» THE INPUT:
----------
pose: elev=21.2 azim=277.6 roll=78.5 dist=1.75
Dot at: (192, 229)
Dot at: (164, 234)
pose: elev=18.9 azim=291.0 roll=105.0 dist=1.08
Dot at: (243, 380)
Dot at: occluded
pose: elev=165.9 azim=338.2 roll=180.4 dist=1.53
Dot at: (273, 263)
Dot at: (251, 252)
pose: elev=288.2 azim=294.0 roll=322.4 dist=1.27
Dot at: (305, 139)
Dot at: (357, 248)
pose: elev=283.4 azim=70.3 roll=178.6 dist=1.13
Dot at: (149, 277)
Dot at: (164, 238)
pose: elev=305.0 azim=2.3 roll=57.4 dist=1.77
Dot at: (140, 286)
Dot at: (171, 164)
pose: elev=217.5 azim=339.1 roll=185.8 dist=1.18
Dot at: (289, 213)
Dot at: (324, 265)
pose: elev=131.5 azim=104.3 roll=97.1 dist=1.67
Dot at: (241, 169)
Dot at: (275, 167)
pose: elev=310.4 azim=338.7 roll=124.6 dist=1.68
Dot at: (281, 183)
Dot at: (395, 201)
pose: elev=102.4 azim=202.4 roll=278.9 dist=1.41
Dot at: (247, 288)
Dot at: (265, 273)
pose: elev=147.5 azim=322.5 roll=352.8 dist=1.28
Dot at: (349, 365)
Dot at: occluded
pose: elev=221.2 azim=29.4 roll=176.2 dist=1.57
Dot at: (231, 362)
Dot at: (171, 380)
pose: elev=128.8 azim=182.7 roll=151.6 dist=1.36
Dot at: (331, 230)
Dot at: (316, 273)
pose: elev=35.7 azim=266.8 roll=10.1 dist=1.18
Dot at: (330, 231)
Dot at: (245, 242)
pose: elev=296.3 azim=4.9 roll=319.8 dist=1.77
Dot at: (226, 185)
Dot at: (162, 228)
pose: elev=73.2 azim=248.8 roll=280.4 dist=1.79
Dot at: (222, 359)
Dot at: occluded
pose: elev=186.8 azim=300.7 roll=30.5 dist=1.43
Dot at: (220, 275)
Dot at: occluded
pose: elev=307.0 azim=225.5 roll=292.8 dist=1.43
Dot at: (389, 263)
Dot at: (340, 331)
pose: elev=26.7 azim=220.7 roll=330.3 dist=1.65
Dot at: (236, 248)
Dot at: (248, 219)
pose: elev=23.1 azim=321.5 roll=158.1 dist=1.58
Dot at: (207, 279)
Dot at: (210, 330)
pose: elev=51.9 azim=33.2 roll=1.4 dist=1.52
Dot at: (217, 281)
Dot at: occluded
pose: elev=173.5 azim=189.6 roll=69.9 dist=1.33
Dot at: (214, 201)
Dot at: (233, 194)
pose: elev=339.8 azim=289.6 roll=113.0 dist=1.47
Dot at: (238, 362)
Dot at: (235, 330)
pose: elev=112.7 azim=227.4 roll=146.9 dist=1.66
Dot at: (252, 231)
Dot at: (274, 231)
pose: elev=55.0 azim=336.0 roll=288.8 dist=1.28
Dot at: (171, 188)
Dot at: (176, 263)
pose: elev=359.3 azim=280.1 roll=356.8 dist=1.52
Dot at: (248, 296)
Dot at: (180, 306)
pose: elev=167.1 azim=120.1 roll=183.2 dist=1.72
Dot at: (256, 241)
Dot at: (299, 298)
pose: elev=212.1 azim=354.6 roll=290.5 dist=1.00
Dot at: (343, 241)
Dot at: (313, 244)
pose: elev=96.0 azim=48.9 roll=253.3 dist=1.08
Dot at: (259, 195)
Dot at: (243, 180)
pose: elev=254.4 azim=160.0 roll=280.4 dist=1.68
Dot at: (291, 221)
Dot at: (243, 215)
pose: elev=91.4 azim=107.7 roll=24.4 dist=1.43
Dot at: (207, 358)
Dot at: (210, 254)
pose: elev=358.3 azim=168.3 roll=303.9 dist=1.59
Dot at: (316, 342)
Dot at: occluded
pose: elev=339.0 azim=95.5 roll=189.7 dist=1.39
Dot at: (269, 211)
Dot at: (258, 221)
----------
» TO DO: Can you copy out the lines of the listing above, from the line containing "pose: elev=35.7 azim=266.8" through the line containing "Dot at: (248, 219)", both ends included?

» ANSWER IN FULL:
pose: elev=35.7 azim=266.8 roll=10.1 dist=1.18
Dot at: (330, 231)
Dot at: (245, 242)
pose: elev=296.3 azim=4.9 roll=319.8 dist=1.77
Dot at: (226, 185)
Dot at: (162, 228)
pose: elev=73.2 azim=248.8 roll=280.4 dist=1.79
Dot at: (222, 359)
Dot at: occluded
pose: elev=186.8 azim=300.7 roll=30.5 dist=1.43
Dot at: (220, 275)
Dot at: occluded
pose: elev=307.0 azim=225.5 roll=292.8 dist=1.43
Dot at: (389, 263)
Dot at: (340, 331)
pose: elev=26.7 azim=220.7 roll=330.3 dist=1.65
Dot at: (236, 248)
Dot at: (248, 219)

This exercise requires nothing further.